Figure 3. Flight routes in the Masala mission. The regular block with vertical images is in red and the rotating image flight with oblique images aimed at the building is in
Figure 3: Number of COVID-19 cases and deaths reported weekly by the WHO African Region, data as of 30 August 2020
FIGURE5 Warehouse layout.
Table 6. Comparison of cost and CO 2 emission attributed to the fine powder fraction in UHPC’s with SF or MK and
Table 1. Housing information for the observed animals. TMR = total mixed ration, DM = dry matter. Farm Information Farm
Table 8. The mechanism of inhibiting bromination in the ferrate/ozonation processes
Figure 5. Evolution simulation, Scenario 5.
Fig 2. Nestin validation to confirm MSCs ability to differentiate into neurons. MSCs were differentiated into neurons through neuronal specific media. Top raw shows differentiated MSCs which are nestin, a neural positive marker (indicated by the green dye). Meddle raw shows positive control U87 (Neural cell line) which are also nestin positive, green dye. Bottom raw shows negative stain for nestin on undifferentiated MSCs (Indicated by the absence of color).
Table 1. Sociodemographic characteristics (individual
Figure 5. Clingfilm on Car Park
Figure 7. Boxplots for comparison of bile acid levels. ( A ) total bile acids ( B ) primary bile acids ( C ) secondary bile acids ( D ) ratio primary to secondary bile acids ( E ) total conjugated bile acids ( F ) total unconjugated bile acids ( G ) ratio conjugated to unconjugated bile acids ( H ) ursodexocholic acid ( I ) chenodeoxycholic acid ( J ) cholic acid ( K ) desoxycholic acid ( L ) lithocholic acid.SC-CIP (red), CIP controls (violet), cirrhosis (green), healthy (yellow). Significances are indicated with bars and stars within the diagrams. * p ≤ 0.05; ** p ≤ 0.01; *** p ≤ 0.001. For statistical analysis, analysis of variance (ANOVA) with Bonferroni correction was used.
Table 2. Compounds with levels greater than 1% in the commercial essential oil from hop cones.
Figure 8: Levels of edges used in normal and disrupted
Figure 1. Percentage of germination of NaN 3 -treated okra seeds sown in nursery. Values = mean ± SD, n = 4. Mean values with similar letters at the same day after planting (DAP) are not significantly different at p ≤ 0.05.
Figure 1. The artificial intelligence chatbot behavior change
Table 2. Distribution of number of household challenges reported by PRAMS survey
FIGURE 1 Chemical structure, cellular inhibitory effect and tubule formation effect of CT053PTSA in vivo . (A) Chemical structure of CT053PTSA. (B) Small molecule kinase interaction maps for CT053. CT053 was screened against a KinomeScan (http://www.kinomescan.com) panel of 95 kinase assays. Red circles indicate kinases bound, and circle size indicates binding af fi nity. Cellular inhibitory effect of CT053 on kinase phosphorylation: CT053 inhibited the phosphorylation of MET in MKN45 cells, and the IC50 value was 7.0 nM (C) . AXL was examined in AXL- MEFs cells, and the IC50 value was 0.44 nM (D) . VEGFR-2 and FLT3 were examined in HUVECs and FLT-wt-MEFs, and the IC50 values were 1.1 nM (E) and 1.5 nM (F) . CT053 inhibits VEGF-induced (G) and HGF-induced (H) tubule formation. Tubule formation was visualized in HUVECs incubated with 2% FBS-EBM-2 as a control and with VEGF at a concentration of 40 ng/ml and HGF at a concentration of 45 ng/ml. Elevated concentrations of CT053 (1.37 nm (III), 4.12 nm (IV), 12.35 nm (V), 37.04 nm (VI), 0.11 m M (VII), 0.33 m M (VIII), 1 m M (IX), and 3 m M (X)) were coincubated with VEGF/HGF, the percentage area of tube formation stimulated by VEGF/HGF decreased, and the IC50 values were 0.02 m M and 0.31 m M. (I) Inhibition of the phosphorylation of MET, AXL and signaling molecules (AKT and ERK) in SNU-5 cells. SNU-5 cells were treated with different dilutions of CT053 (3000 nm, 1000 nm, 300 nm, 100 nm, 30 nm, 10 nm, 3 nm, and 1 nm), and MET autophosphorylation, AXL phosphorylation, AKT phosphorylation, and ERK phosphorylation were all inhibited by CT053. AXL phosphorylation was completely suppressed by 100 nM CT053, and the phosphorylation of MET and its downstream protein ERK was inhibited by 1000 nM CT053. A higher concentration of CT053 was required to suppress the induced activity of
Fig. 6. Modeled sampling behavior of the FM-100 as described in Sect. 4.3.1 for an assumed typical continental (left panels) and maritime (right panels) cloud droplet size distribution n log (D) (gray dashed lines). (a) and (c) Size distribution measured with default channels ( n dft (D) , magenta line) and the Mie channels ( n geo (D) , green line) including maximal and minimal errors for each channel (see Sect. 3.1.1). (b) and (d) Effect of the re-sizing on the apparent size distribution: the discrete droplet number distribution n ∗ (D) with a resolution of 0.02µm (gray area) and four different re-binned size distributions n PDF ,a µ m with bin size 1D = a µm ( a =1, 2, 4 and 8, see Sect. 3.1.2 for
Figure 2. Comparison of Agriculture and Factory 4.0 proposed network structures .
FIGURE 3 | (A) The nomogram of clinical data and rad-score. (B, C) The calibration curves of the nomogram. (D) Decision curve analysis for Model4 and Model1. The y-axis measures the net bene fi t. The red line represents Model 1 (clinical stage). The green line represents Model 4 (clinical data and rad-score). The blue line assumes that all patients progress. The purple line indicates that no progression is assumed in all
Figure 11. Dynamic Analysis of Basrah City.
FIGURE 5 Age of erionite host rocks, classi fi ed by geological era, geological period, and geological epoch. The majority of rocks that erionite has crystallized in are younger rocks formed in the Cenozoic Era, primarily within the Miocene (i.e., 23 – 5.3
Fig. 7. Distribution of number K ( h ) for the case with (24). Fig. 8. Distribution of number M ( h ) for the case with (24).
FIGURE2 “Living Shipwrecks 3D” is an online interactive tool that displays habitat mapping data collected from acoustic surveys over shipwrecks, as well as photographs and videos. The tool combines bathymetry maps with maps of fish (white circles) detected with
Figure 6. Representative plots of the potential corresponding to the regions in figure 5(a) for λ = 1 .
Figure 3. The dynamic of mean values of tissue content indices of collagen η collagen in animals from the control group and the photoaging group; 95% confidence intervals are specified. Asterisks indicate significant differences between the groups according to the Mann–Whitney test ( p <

★ ★ ★ ★ ★ ★ ★

(Task brief): Each line from the top of the records above through the line containing "Figure 5. Clingfilm on Car Park" needs to be transcribed exactly, and no line after it.

(Solved exercise):
Figure 3. Flight routes in the Masala mission. The regular block with vertical images is in red and the rotating image flight with oblique images aimed at the building is in
Figure 3: Number of COVID-19 cases and deaths reported weekly by the WHO African Region, data as of 30 August 2020
FIGURE5 Warehouse layout.
Table 6. Comparison of cost and CO 2 emission attributed to the fine powder fraction in UHPC’s with SF or MK and
Table 1. Housing information for the observed animals. TMR = total mixed ration, DM = dry matter. Farm Information Farm
Table 8. The mechanism of inhibiting bromination in the ferrate/ozonation processes
Figure 5. Evolution simulation, Scenario 5.
Fig 2. Nestin validation to confirm MSCs ability to differentiate into neurons. MSCs were differentiated into neurons through neuronal specific media. Top raw shows differentiated MSCs which are nestin, a neural positive marker (indicated by the green dye). Meddle raw shows positive control U87 (Neural cell line) which are also nestin positive, green dye. Bottom raw shows negative stain for nestin on undifferentiated MSCs (Indicated by the absence of color).
Table 1. Sociodemographic characteristics (individual
Figure 5. Clingfilm on Car Park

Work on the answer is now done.